### DATA FOR THIS EXERCISE
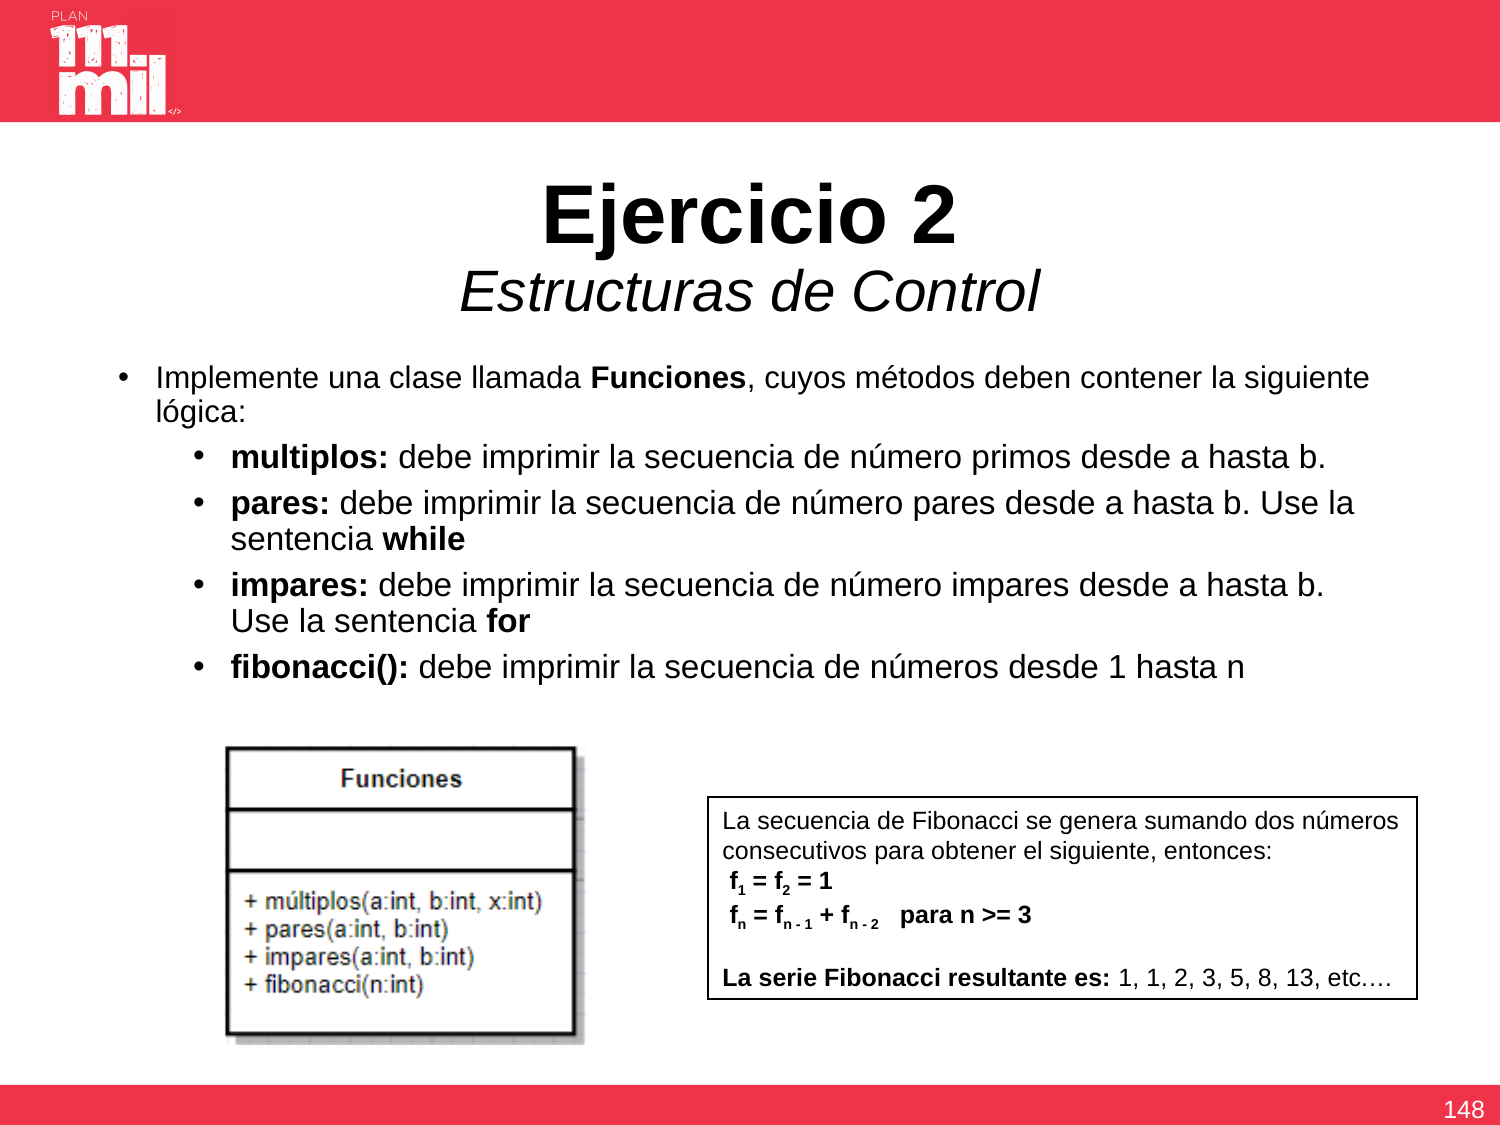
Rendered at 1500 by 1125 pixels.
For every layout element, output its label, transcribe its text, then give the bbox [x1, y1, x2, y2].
==
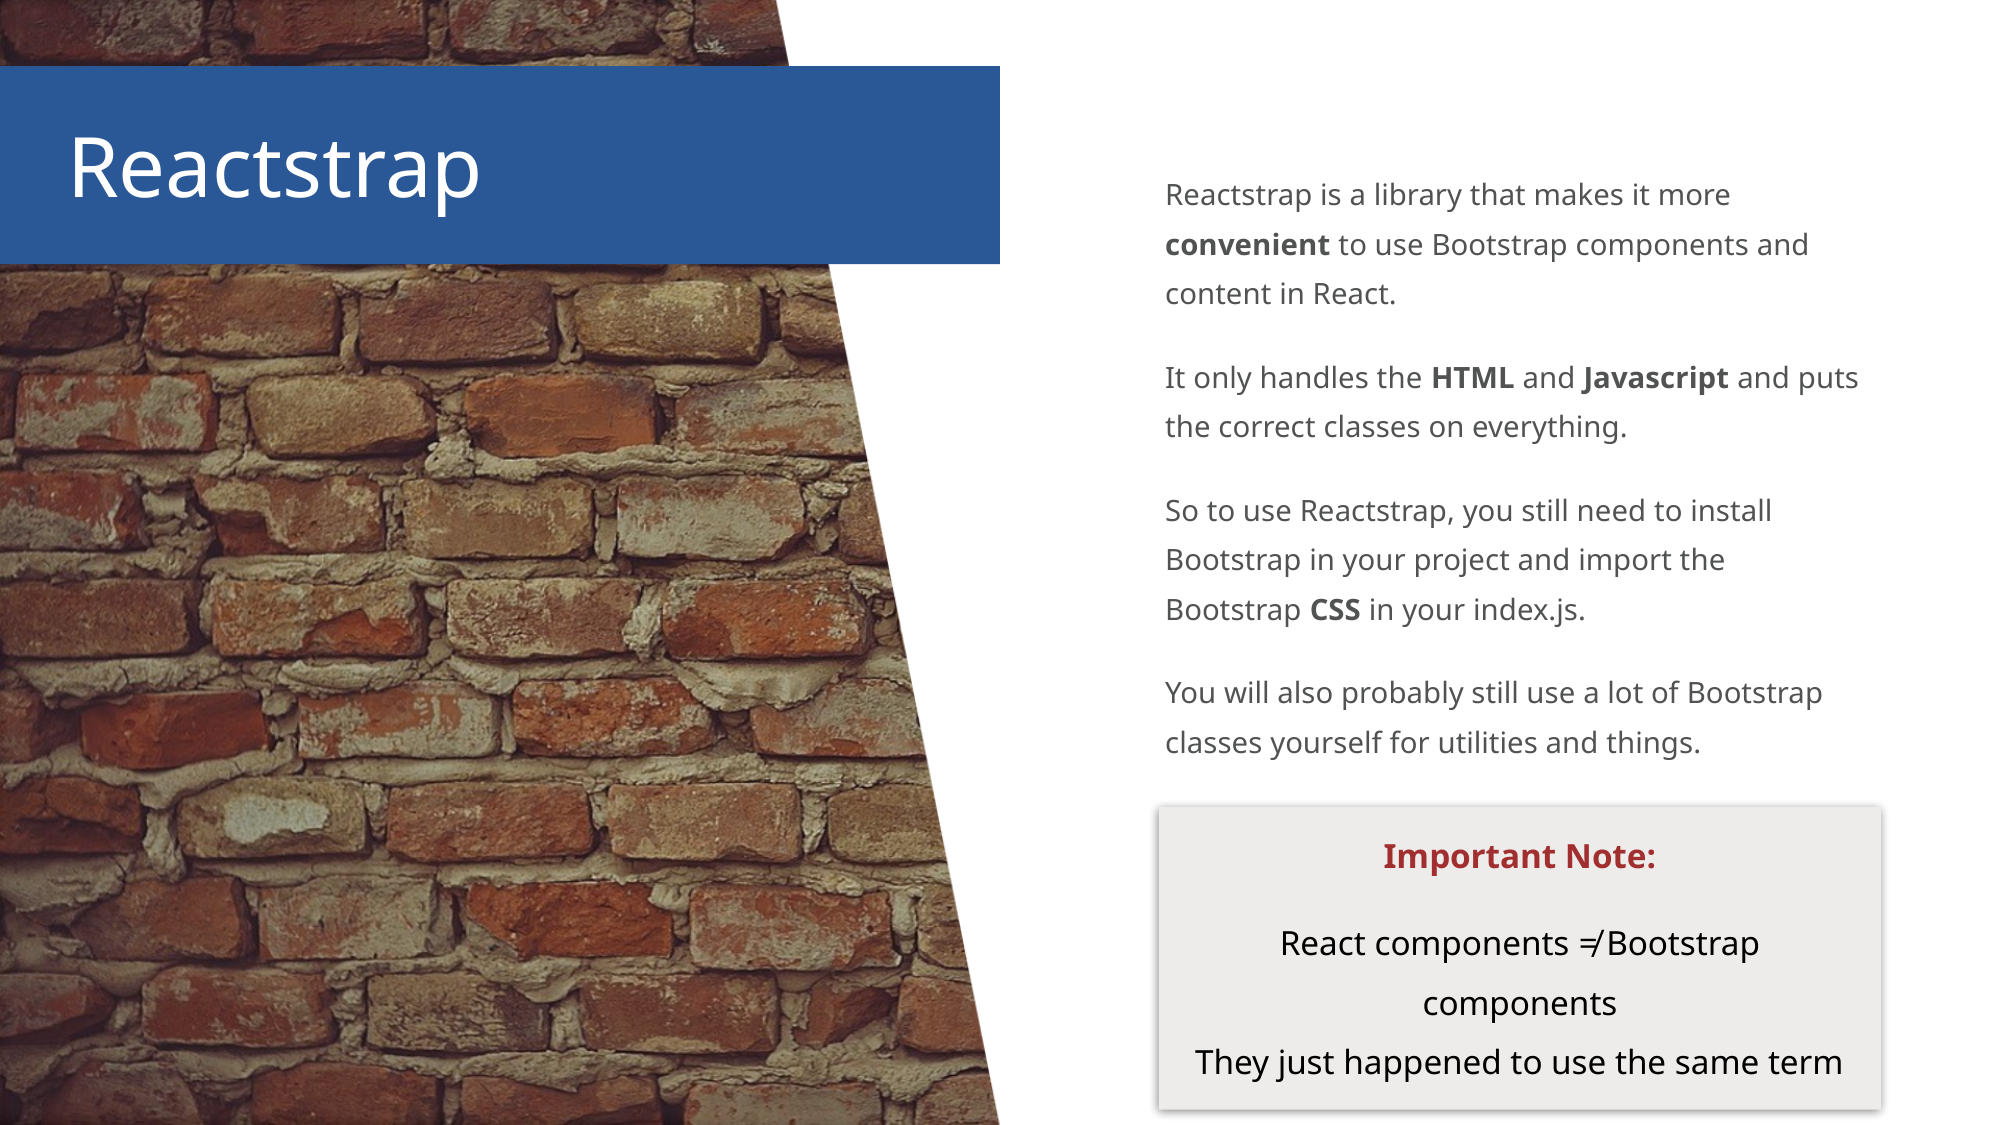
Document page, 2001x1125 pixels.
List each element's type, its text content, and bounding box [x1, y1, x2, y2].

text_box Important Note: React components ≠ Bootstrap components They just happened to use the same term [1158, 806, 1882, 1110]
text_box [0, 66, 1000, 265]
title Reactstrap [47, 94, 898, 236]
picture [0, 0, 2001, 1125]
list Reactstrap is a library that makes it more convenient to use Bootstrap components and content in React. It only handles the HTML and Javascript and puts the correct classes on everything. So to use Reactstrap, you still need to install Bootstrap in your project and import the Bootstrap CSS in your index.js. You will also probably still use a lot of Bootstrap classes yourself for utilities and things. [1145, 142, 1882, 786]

### REQUIRED WORK
Look through the data above and return each line where the string "pixels" occurs.

### SOLUTION
Rendered at 1500 by 1125 pixels.
Document page, 2001x1125 pixels.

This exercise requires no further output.